The ideal gas law serves as a cornerstone for understanding the behavior of gases under various conditions. It is elegantly represented by the equation \( PV = nRT \) or, in terms of specific volume, \( v = \frac{RT}{P} \), where \( P \) is the pressure, \( V \) is the volume, \( n \) is the number of moles, \( R \) is the ideal gas constant, \( T \) is the absolute temperature, and \( v \) is the specific volume.

In the context of a nozzle operating under adiabatic conditions, and assuming air behaves as an ideal gas, we apply this law to relate pressure and temperature with volume or density. The relationship guides us in predicting how the pressure and temperature of air will change as it flows through the nozzle and allows for the thorough analysis and calculation of these variables at the exit point.

Conservation of Energy

The conservation of energy principle—also known as the first law of thermodynamics—asserts that energy cannot be created or destroyed in an isolated system, but it can change forms. For an adiabatic nozzle, this translates to the total energy (enthalpy plus kinetic energy) remaining constant between the inlet and outlet.

The relevant formula for an adiabatic process with negligible changes in potential energy is \( h_1 + \frac{1}{2}v_1^2 = h_2 + \frac{1}{2}v_2^2 \).

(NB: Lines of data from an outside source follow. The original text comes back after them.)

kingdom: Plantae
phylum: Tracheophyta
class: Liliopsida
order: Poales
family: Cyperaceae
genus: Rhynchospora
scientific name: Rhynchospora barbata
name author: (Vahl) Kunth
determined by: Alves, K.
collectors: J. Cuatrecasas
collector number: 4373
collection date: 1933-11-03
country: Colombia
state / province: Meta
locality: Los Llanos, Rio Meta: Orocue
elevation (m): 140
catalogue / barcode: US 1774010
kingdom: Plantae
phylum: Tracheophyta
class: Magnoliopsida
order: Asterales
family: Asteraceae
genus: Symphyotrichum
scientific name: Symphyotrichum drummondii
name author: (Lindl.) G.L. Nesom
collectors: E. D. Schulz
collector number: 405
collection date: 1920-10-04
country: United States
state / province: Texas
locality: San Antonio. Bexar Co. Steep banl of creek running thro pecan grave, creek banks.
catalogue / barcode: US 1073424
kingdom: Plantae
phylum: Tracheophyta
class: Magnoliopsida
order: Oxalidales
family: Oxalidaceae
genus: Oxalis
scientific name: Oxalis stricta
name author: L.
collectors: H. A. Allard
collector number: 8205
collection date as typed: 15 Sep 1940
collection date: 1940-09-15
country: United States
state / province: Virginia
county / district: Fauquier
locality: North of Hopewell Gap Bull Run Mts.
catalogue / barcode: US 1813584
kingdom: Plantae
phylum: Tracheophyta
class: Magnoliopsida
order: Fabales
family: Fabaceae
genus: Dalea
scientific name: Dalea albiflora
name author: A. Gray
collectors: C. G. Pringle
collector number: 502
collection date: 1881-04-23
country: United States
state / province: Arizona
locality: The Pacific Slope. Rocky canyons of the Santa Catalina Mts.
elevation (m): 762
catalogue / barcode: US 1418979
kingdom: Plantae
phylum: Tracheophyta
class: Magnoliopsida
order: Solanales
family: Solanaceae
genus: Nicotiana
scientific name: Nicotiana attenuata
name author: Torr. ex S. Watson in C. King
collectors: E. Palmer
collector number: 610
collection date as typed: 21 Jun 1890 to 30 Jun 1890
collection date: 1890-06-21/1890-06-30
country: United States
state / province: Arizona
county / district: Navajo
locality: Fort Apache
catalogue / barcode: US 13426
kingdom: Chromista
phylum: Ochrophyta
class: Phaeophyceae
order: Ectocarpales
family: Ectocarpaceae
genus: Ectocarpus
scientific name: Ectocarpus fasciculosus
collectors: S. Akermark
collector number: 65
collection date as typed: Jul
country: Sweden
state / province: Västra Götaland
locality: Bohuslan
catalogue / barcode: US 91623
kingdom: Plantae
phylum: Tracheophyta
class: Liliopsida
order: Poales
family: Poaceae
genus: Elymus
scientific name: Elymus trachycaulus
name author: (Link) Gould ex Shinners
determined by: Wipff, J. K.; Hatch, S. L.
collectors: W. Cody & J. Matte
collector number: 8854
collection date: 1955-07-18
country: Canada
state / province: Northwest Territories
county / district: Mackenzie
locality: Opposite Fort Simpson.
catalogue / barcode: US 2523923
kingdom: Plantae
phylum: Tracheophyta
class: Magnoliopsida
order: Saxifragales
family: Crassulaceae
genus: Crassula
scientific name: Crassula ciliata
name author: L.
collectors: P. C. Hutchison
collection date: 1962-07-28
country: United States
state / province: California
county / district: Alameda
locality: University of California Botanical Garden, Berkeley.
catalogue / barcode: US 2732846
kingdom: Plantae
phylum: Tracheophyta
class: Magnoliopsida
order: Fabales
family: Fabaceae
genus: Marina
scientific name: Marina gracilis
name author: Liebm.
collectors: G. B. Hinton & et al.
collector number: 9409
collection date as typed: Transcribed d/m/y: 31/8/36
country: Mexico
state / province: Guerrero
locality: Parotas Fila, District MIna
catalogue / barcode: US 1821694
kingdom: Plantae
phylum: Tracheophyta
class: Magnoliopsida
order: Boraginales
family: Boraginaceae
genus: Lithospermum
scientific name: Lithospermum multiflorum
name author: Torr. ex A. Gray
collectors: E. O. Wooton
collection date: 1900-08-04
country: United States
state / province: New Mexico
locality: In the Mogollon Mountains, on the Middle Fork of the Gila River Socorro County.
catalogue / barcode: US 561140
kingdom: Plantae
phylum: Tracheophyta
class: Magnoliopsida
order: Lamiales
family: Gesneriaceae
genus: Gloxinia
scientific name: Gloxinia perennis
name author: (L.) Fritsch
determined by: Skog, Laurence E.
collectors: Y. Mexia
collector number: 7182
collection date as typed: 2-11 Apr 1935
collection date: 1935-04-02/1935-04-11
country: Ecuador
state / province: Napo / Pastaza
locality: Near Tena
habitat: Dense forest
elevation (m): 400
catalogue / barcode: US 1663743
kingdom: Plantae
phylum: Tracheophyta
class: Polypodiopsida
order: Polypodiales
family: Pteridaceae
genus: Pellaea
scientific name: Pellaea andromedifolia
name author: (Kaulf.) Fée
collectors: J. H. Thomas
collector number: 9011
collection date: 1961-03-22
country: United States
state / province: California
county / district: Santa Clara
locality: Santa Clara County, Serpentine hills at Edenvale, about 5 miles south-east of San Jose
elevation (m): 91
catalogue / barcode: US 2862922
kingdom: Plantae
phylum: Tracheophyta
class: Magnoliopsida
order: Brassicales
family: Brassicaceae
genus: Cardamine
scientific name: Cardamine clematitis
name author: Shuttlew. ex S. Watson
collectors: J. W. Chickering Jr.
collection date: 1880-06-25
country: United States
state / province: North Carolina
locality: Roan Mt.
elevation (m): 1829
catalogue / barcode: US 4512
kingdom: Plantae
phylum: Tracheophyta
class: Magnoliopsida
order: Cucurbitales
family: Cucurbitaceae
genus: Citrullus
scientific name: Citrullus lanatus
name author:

Here, \( h \) represents specific enthalpy and \( v \) symbolizes velocity. By manipulating this equation, we find that as the velocity of the fluid increases (as it often does when passing through a convergent nozzle), the enthalpy—and hence the temperature—must decrease if no heat is added or removed from the system. This result is crucial for determining other state variables like temperature and pressure at the nozzle's exit.

Specific Enthalpy

Specific enthalpy is a property of a substance that represents the total heat content per unit mass. It's a combination of internal energy plus the energy required to displace the environment to make room for the substance (pressure-volume work). For an ideal gas, the specific enthalpy depends only on temperature and can be calculated using the expression \( h = c_p T \) where \( c_p \) is the specific heat at constant pressure.

Within the conservation of energy framework for an adiabatic nozzle, specific enthalpy plays a pivotal role. Changes in enthalpy between the inlet and outlet directly correspond to changes in kinetic energy due to the adiabatic nature of the flow. Therefore, an increase in fluid speed is necessarily accompanied by a drop in thermal energy or temperature, as depicted in the cooling of the air as it speeds up from inlet to outlet in the given exercise. This concept is essential for realizing energy transformations in adiabatic processes and helps predict thermal properties of the exiting fluid based on starting conditions and flow dynamics.